SOURCE DATA ▸
^^^^

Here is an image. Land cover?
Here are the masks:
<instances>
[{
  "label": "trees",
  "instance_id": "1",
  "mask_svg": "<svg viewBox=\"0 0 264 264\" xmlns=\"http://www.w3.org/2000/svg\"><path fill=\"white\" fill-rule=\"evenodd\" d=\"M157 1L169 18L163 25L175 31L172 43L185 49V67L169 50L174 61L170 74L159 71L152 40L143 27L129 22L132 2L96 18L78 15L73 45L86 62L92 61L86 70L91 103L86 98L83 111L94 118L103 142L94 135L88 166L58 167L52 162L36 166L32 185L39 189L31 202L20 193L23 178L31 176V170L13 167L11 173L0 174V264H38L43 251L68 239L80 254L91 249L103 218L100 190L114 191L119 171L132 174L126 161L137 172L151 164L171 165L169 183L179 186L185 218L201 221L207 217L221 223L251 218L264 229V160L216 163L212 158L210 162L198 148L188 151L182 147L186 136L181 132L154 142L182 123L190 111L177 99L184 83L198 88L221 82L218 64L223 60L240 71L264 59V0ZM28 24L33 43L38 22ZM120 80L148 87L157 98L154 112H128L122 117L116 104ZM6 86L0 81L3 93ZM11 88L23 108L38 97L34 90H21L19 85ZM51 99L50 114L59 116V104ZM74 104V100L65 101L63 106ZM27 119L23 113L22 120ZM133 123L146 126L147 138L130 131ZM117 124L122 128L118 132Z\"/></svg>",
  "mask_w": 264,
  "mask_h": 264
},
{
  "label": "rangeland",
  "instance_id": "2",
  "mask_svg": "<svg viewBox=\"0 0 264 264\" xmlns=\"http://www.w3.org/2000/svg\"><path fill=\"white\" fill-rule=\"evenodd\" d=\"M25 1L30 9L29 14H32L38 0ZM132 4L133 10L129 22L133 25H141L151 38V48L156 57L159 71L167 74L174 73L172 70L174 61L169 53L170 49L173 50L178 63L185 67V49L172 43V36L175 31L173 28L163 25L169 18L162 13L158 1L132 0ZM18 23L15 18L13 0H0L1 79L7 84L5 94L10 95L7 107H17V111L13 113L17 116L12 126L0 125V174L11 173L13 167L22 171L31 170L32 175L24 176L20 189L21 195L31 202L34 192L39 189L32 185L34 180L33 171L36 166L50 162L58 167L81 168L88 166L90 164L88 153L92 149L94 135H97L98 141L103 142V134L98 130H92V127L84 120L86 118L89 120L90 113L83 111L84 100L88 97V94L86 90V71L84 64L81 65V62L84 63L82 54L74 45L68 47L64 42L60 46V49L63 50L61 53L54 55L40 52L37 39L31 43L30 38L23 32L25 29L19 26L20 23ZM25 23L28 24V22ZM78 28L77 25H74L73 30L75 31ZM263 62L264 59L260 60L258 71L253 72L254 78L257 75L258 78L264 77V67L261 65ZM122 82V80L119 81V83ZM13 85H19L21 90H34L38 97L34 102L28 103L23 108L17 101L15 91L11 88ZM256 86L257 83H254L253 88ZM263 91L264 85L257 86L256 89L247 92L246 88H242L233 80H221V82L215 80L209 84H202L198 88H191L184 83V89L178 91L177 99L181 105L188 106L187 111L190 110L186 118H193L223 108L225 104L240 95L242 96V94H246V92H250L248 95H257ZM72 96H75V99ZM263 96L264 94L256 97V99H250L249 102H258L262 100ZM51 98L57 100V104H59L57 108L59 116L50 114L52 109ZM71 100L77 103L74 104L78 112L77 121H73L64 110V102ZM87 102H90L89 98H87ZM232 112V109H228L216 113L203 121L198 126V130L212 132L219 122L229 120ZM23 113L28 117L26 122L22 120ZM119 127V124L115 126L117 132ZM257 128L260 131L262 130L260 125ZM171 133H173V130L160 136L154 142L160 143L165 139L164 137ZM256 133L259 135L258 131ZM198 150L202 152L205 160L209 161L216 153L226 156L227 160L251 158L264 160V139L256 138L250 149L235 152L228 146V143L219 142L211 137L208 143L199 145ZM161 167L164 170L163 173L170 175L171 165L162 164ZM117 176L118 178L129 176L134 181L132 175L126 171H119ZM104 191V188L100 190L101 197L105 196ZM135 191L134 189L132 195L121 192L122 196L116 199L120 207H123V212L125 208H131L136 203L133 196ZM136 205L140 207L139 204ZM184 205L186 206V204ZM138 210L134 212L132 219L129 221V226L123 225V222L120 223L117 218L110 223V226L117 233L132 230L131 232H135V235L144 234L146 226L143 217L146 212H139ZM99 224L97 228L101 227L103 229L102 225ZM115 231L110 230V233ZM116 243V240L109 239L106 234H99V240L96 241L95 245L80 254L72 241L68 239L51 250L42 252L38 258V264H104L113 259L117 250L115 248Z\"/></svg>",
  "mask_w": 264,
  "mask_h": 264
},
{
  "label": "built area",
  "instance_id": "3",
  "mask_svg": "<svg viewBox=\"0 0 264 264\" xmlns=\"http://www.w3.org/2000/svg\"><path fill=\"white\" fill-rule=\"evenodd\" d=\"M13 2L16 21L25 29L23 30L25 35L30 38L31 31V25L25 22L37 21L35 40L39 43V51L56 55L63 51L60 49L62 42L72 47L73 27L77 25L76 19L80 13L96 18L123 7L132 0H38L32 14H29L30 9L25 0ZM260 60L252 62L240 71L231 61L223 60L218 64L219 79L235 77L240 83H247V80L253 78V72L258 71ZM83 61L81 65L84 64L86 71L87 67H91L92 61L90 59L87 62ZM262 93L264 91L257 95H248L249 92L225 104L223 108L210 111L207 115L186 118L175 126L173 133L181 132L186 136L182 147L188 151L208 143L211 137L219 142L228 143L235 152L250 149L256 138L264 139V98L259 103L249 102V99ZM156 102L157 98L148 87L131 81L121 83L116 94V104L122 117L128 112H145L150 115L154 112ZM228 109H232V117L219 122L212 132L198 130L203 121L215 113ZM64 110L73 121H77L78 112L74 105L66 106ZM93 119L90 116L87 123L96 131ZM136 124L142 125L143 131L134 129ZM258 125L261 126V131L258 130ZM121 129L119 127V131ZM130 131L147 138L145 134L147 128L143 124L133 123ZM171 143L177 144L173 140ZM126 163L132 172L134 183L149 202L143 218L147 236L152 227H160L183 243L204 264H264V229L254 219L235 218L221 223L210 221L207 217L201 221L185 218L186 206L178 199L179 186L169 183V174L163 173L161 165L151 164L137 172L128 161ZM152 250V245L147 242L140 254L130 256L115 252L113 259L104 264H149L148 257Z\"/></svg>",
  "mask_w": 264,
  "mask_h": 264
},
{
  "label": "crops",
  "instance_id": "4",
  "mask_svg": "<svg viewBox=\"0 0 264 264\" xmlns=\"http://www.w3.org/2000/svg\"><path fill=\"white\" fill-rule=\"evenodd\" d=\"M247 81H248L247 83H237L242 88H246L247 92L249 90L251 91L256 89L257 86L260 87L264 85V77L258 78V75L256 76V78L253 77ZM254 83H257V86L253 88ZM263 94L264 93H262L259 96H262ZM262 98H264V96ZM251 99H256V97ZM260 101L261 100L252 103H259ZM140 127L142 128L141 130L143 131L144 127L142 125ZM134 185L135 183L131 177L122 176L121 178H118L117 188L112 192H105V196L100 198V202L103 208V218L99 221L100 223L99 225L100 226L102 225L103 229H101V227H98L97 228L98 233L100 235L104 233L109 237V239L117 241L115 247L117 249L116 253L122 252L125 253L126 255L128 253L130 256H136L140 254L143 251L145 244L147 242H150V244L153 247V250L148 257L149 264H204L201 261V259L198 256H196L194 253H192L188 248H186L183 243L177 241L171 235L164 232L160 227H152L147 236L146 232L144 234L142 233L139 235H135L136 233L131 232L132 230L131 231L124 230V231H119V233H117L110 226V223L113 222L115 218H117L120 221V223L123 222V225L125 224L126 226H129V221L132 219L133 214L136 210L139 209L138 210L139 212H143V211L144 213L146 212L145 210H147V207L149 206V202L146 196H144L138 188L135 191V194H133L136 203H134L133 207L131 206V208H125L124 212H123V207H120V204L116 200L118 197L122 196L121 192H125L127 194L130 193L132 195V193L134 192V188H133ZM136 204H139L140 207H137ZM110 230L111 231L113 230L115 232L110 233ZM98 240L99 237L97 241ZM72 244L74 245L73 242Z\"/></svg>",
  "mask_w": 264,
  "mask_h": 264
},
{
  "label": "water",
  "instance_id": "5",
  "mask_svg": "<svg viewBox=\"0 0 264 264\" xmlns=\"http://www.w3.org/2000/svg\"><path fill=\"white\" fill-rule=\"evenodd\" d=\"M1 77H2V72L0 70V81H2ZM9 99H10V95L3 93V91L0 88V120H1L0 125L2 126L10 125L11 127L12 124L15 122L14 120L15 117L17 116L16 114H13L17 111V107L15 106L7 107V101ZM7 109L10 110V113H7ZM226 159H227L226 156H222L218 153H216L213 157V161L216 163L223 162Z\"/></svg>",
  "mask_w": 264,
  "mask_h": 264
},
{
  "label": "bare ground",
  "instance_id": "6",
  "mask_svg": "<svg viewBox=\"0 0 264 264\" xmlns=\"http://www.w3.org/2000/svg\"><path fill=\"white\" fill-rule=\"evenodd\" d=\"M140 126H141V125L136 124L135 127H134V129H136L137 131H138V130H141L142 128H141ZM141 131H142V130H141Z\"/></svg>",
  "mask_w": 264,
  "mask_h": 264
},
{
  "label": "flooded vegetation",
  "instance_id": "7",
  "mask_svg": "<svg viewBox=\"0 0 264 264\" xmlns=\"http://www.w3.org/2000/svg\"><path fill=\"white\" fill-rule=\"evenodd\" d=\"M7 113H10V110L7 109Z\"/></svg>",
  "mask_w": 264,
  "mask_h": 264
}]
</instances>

^^^^

BRIEF ▸
State how many lines of the records above contain the word "Here". Give only the number.

FULL OUTPUT ▸
2